On October 16, 2003, we completed a $50,000,000 private placement of 50,000 shares of our redeemable Series A Convertible Preferred Stock and received net proceeds of approximately $47,740,000. On February 5, 2004, we completed an exchange transaction in which each outstanding share of redeemable Series A Convertible Preferred Stock was exchanged for one share of our new redeemable Series A-1 Convertible Preferred Stock.
"If the holders of shares of redeemable Series A-1 Convertible Preferred Stock choose not to convert their shares, then, they will be entitled to require us to repurchase for cash all the shares of redeemable Series A-1 Convertible Preferred Stock held by them at a premium price if any of several redemption trigger events occurs. These redemption provisions, if triggered, would require us to redeem the then-issued and outstanding shares of our redeemable Series A-1 Convertible Preferred Stock for cash.
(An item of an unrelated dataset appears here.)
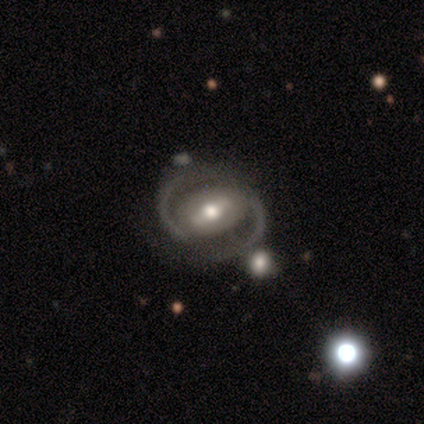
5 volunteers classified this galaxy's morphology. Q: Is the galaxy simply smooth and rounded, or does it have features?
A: featured or disk — 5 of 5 (100%).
"Additionally, the Certificate of Designation for the redeemable Series A-1 Convertible Preferred Stock provides that the number of shares of our common stock issuable upon the conversion of shares of redeemable Series A-1 Convertible Preferred Stock is limited to 2,863,135 shares in the aggregate, notwithstanding that the holders of shares of redeemable Series A-1 Convertible Preferred Stock may otherwise be entitled to receive more shares of common stock upon conversion based on the applicable conversion price. If the number of shares of common stock issuable to the holders of shares of redeemable Series A-1 Convertible Preferred Stock upon conversion is limited in this manner, then we may be required by the holders of such shares to redeem for cash the number of shares of redeemable Series A-1 Convertible Preferred Stock that were not issuable upon conversion as a result of such limits on conversion. If we were required to pay cash to the holders of shares of our redeemable Series A-1 Convertible Preferred Stock for any reason, it could have a material impact on our liquidity, which may require us to obtain additional sources of cash to sustain operations and may negatively impact the holders of our common stock.
"Further, the holders of shares of our redeemable Series A-1 Convertible Preferred Stock will be entitled to receive a preferential distribution of our assets prior to any distribution to our holders of common stock upon a liquidation, dissolution, winding up or other change in control transaction in which we sell all or substantially all our assets or merge or consolidate or otherwise combine with another company or entity. Upon the occurrence of a liquidation event, the holders of redeemable Series A-1 Convertible Preferred Stock will be entitled to receive the greater of: -
the value of the shares of redeemable Series A-1 Convertible Preferred Stock held by them determined by multiplying the closing sale price of our common stock on the Nasdaq SmallCap Market on the date of the liquidation event by the number of shares of common stock into which the preferred shares could be converted at the time of the liquidation event; or
-
up to $50,000,000, the aggregate purchase price paid by the investors in our October 2003 redeemable Series A Convertible Preferred Stock private placement, plus eight percent of that amount less the amount of any dividends paid to the preferred stockholders in the calendar year in which the liquidation event occurs.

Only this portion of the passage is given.